Elle culmine aujourd'hui avec ce que l'on appelle l'idéologie du « genre » que notre ami Yves Daoudal a remarquablement étudiée. Désormais, les sociétés ne devraient plus reposer sur le fondement de la famille, sur la distinction et la complémentarité de l'homme et de la femme, sur les réalités du masculin et du féminin. Cela doit céder la place à la notion « d'orientation sexuelle » débouchant sur une nouvelle catégorisation de l'être humain en toutes sortes de genres tels que : « hétérosexuel mâle », « bi-sexuel femelle », tout cela selon le vocabulaire des lobbies de l'impérialisme homosexuel « LGTB » : lesbienne, gay, trans, bi, indécis.

L'objectif est clair : l'élimination par des minorités de sexualités particulières de la reconnaissance de la sexualité humaine naturelle qu'ils désignent comme « hétérosexualité », c'est-à-dire un genre possible parmi d'autres. L'idéologie du genre entend aussi supprimer la distinction naturelle des deux genres de l'être humain : le masculin et le féminin.

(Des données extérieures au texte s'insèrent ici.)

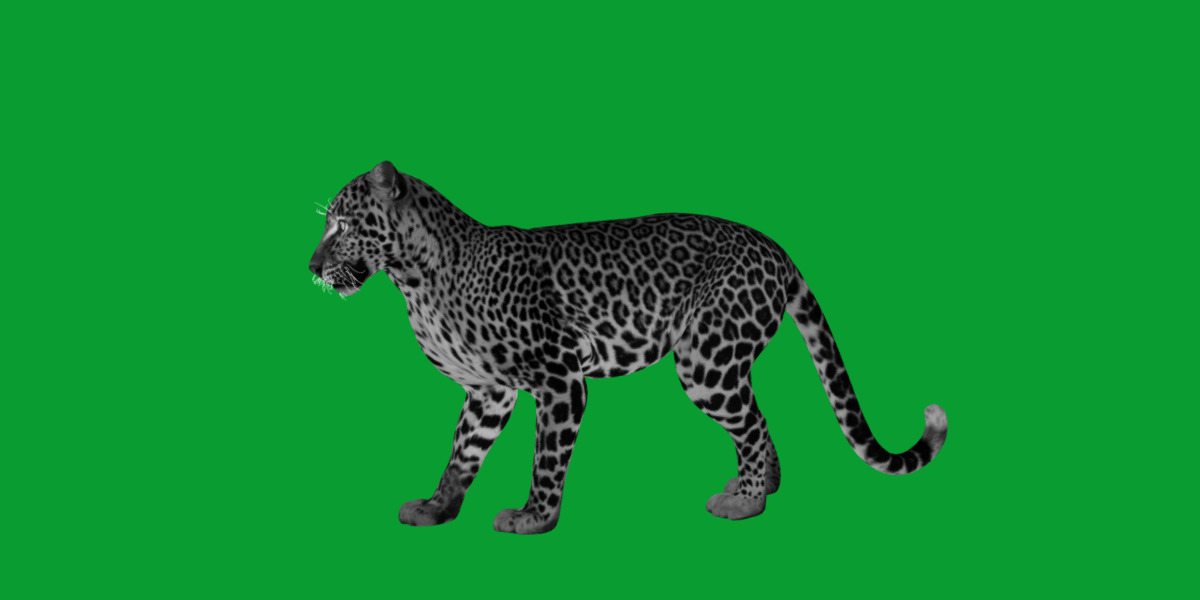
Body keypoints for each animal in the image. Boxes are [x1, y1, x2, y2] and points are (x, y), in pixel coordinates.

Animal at [308, 161, 949, 534]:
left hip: (707, 358)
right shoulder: (488, 391)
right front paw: (437, 508)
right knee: (760, 418)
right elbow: (462, 453)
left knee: (750, 421)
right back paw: (760, 487)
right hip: (722, 359)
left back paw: (745, 502)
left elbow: (546, 456)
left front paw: (534, 517)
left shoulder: (560, 376)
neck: (414, 279)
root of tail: (773, 245)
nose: (311, 267)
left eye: (342, 226)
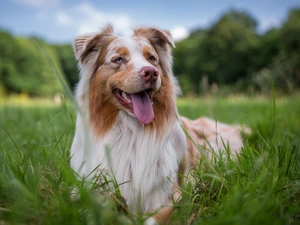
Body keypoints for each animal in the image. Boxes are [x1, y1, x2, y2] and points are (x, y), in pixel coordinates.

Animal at [71, 25, 246, 224]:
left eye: (151, 58)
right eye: (118, 59)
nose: (151, 72)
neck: (130, 131)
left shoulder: (170, 196)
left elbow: (150, 220)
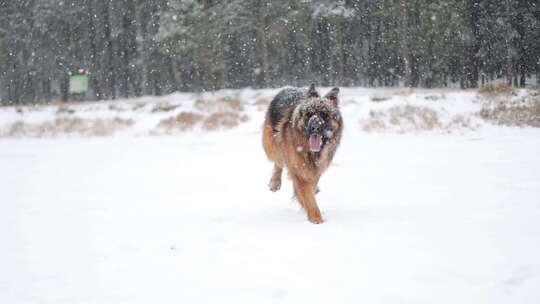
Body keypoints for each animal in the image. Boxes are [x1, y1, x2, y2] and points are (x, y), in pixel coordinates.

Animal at [262, 83, 342, 223]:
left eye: (325, 115)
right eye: (309, 114)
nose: (314, 127)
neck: (311, 152)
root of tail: (288, 87)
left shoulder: (316, 168)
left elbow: (310, 187)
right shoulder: (300, 171)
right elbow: (308, 198)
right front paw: (316, 220)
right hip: (272, 147)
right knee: (278, 161)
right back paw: (275, 182)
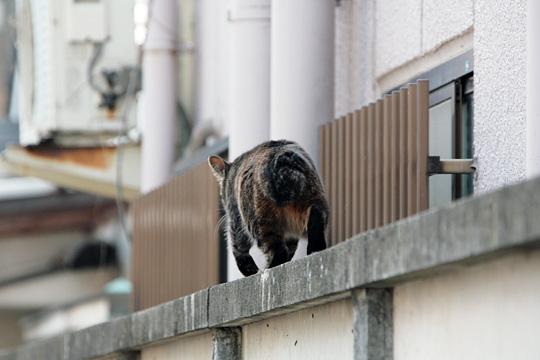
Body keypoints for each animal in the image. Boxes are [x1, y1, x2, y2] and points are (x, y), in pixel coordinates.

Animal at [208, 139, 330, 278]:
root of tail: (282, 158)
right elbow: (291, 248)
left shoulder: (236, 217)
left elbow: (238, 247)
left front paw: (249, 270)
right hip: (315, 200)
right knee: (316, 224)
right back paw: (314, 250)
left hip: (258, 220)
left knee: (278, 251)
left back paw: (267, 269)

Dans cette dérive, gageons que l'on verra bientôt surgir l'exaltation du genre « hermaphrodite ». Et c'est ainsi que, au train où vont les choses, l'on qualifiera de raciste le fait d'affirmer que tout de même l'état normal de l'harmonie humaine est la naissance et l'éducation du petit enfant dans une famille, avec une maman et un papa, vocabulaire suscitant bien sûr la dérision des tenants du nouvel ordre sexuel tels que les soi-disant « Sœurs de la perpétuelle indulgence » dont la République selon Borotra doit protéger l'orientation dans la provocation et l'injure.


Mais, disons-le, cela n'est pas désespérant. Face à la culture du laid et du faux, à la culture de mort que pratiquent misérablement de tels groupes, la vie, le beau, le bon, le vrai reprendront toujours le dessus. Et pour cela, et pour le beau pays basque, nous avons la certitude de la prière de la petite Madeleine Larralde. La méchanceté des sans-culottes de la révolution-inversion ne l'emportera jamais définitivement.

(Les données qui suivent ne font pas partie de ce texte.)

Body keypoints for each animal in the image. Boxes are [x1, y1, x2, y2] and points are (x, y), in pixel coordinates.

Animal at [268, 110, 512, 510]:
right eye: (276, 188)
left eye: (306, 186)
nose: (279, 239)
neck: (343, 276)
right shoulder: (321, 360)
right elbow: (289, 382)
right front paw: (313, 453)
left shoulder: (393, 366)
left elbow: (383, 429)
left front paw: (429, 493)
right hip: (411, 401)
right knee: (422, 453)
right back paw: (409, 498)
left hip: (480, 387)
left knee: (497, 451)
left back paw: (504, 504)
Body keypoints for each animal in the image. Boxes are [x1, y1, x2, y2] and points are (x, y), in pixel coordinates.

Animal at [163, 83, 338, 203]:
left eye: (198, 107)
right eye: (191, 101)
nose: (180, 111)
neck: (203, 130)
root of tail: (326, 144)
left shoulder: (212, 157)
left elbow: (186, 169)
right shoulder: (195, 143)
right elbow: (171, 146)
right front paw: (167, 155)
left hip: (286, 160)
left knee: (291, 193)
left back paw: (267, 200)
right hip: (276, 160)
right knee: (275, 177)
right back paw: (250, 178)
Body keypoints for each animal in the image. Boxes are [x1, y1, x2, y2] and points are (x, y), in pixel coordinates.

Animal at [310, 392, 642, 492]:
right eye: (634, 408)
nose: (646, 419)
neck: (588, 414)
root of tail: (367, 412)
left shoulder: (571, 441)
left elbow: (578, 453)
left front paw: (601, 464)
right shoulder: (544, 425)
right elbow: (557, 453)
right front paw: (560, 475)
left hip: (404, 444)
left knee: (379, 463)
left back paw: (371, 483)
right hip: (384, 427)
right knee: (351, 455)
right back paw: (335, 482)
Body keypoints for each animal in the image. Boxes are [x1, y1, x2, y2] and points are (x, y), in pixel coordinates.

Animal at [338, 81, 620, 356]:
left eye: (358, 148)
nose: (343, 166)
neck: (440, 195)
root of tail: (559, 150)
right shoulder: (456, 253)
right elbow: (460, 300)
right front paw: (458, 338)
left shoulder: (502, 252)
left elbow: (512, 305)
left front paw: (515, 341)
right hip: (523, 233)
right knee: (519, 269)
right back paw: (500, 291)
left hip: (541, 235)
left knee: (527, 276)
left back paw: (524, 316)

Car il y aura toujours des saints et des héros pour proclamer comme le Libanais Béchir Gémayel dans son dernier discours avant son assassinat : «... Nous voulons rester présents pour que les cloches de nos églises continuent à sonner pour nos joies et pour nos peines. Pour la liberté de baptiser, pratiquer et conserver nos traditions, nos croyances, nos pensées comme bon nous semble. Pour revendiquer notre christianisme dans le monde entier, même là où il n'en reste que le nom et quelques symboles. »

Le beau pays basque méritait un évêque courageux pour dire non à la laideur et nous encourager dans le même combat que celui de Madeleine Larralde et de Béchir Gémayel : c'est la liberté de faire toujours sonner les cloches de l'invincible espérance.